Hello, I am new in Julia and I am trying to figure out how to use StratifiedKfold. I am using Julia 0.6 and just Kfold now like:
Xdata=readdlm(“data.txt”)
Ytarget=readdlm(“taget.txt”)
folds = kfolds((Xdata,Ytarget),k=6)
(Xtrain1,Ytrain1),(Xtest1,Ytest1)=folds[1] # the first fold and so on…
My data are a lot of numbers (matrix) and differs between 2 patterns -classes, but there are not labels or some number that tell which pattern is. What I know is that from line 1 to 50 is class 1 and from 51 to 90 is class 2.
But I dont understand how to used
julia; collect(StratifiedKfold([:a, :a, :a, :b, :b, :c, :c, :a, :b, :c], 3))
What are that a, b and c? how I put this in my data? and where I call the Xdata and Ytarget?
A bit unrelated but could I ask why you want to use Stratified KFold here? it seems you have pretty balanced data?
With Sklearn, I think this does the job:
f(i) = ifelse(i<51, 1, 2)
y = [f(i) for i in 1:90]
using ScikitLearn
folds = ScikitLearn.CrossValidation.StratifiedKFold(y, n_folds=10)
X = randn(90, 20) # say 20 features
fold_1 = X[folds[1][1], :]
Hi!! Yes it is almost balanced, but I have other cases that it is not. But anyway, if I use kfolds it does not gives me balanced data. If i dont shuffle my data kfolds gives me all class1 data, if I shuffle than sometimes gives 30% class 2 and 70% class1 and so on.
I have a question, I need to take the Xdata and also the Ytarget because Xdata is my dataset and Ytarget is the labels for each samples. Can I include two matrices in StratifiedKfold?
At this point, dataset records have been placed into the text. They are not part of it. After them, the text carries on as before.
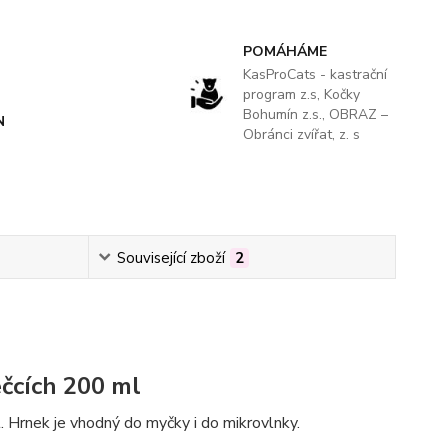
POMÁHÁME
KasProCats - kastrační
program z.s, Kočky
Bohumín z.s., OBRAZ –
N
Obránci zvířat, z. s
Související zboží
2
čcích 200 ml
. Hrnek je vhodný do myčky i do mikrovlnky.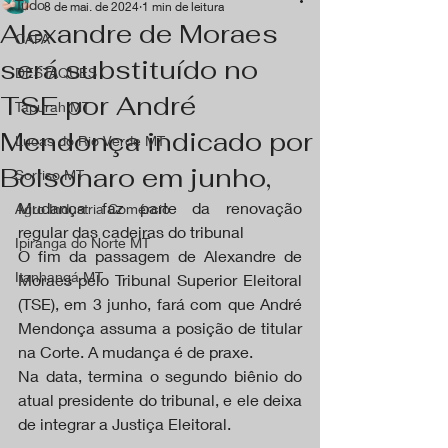
Tudo
8 de mai. de 2024
1 min de leitura
Alexandre de Moraes
CAPA
será substituído no
DESTAQUES
TSE por André
Tapurah MT
Mendonça indicado por
Lucas do Rio Verde MT
Bolsonaro em junho,
Sorriso MT
Mudança faz parte da renovação 
Agro Industria Comércio
regular das cadeiras do tribunal
Ipiranga do Norte MT
O fim da passagem de Alexandre de 
Itanhangá MT
Moraes pelo Tribunal Superior Eleitoral 
(TSE), em 3 junho, fará com que André 
Mendonça assuma a posição de titular 
na Corte. A mudança é de praxe.
Na data, termina o segundo biênio do 
atual presidente do tribunal, e ele deixa 
de integrar a Justiça Eleitoral. 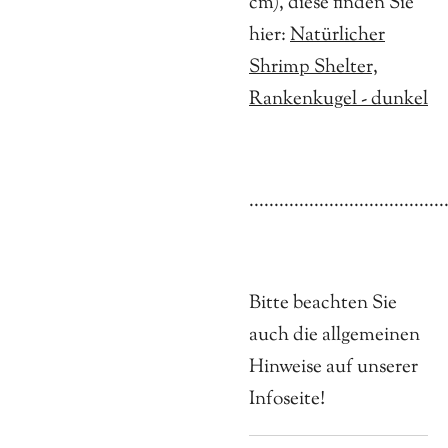
cm), diese finden Sie
hier:
Natürlicher
Shrimp Shelter,
Rankenkugel - dunkel
.......................................
Bitte beachten Sie
auch die allgemeinen
Hinweise auf unserer
Infoseite!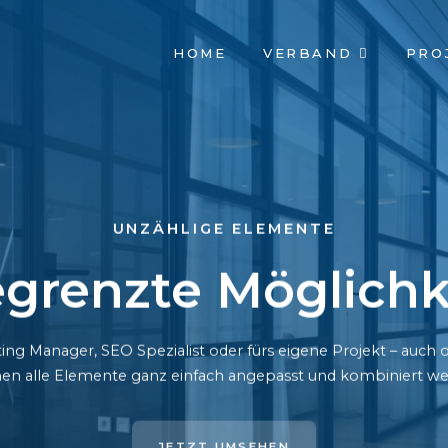
NAVIGATION
HOME
VERBAND
PRO
ÜBERSPRINGEN
UNZÄHLIGE ELEMENTE
grenzte Möglichk
ing Manager, SEO Spezialist oder fürs eigene Projekt – auc
en alle Elemente ganz einfach angepasst und kombiniert we
JETZT UMSEHEN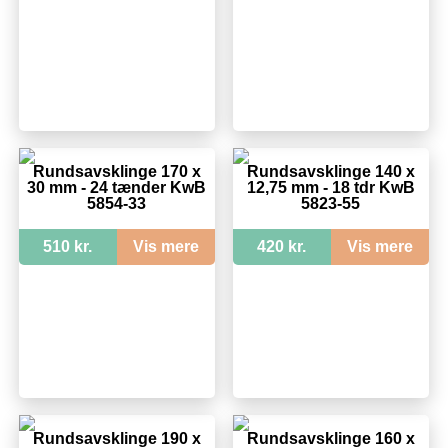
Rundsavsklinge 170 x
Rundsavsklinge 140 x
30 mm - 24 tænder KwB
12,75 mm - 18 tdr KwB
5854-33
5823-55
510 kr.
Vis mere
420 kr.
Vis mere
Rundsavsklinge 190 x
Rundsavsklinge 160 x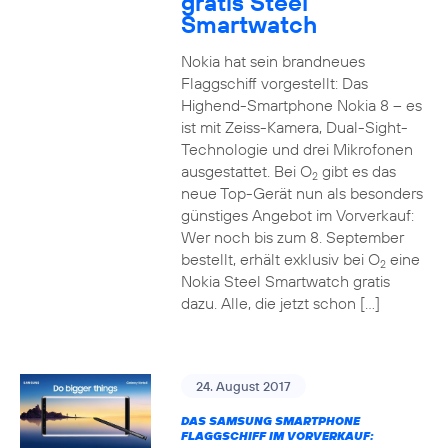
gratis Steel
Smartwatch
Nokia hat sein brandneues
Flaggschiff vorgestellt: Das
Highend-Smartphone Nokia 8 – es
ist mit Zeiss-Kamera, Dual-Sight-
Technologie und drei Mikrofonen
ausgestattet. Bei O
gibt es das
2
neue Top-Gerät nun als besonders
günstiges Angebot im Vorverkauf:
Wer noch bis zum 8. September
bestellt, erhält exklusiv bei O
eine
2
Nokia Steel Smartwatch gratis
dazu. Alle, die jetzt schon […]
24. August 2017
DAS SAMSUNG SMARTPHONE
FLAGGSCHIFF IM VORVERKAUF: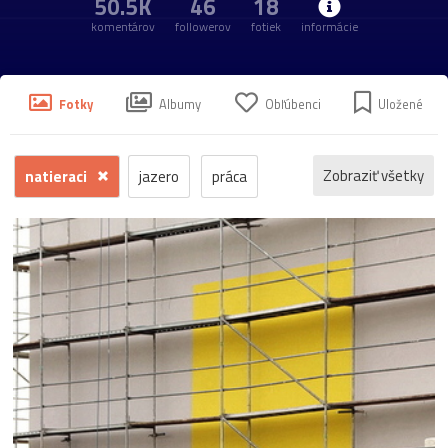
50.5K
46
18
komentárov
followerov
fotiek
informácie
Fotky
Albumy
Obľúbenci
Uložené
Zobraziť všetky
natieraci
jazero
práca
zátišie
africká
Čičmany
čriepky
dokument
hrnček
konár
les
lietadlo
lichôtka-pre-mužov
makro
plagát
Poprad
rušeň
sneh
spomienka
šport
starostlivosť
tráva
údržba
večer
veci-okolo-nás
vlak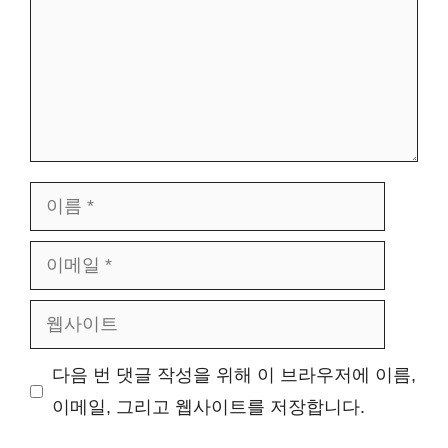
이
름
이
메
웹
일
사
다음 번 댓글 작성을 위해 이 브라우저에 이름,
이
이메일, 그리고 웹사이트를 저장합니다.
트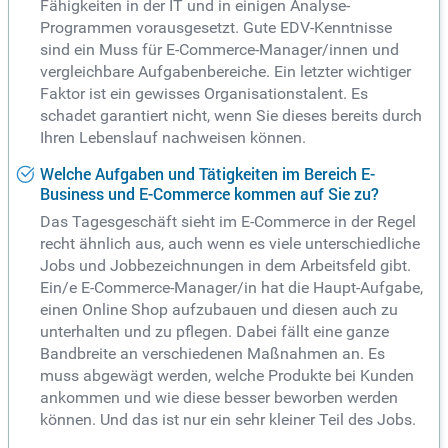
Fähigkeiten in der IT und in einigen Analyse-
Programmen vorausgesetzt. Gute EDV-Kenntnisse
sind ein Muss für E-Commerce-Manager/innen und
vergleichbare Aufgabenbereiche. Ein letzter wichtiger
Faktor ist ein gewisses Organisationstalent. Es
schadet garantiert nicht, wenn Sie dieses bereits durch
Ihren Lebenslauf nachweisen können.
Welche Aufgaben und Tätigkeiten im Bereich E-
Business und E-Commerce kommen auf Sie zu?
Das Tagesgeschäft sieht im E-Commerce in der Regel
recht ähnlich aus, auch wenn es viele unterschiedliche
Jobs und Jobbezeichnungen in dem Arbeitsfeld gibt.
Ein/e E-Commerce-Manager/in hat die Haupt-Aufgabe,
einen Online Shop aufzubauen und diesen auch zu
unterhalten und zu pflegen. Dabei fällt eine ganze
Bandbreite an verschiedenen Maßnahmen an. Es
muss abgewägt werden, welche Produkte bei Kunden
ankommen und wie diese besser beworben werden
können. Und das ist nur ein sehr kleiner Teil des Jobs.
As I am using in kfold? thanks!!
I’ve just started learning Julia,here’s my try , my answer may not be too accurate.
Symbol (:a ,:b and :c )is equivalent to a placeholder, but the length of symbols must be equal to the length of the data. The proportion of : a or : b has little effect on the result, but the number(:a or :b) must be greater than k. like this:
#houses is Array
index_row = [i for i = 1:size(houses)[1]]
index_a = [:a for i = 1:size(houses)[1]*0.5]
index_b = [:b for i = 1:size(houses)[1]*0.5]
index = vcat(index_a,index_b)
rows = collect(StratifiedKfold(index, 10))
# pick data
row = rows[1]
houses[row,:]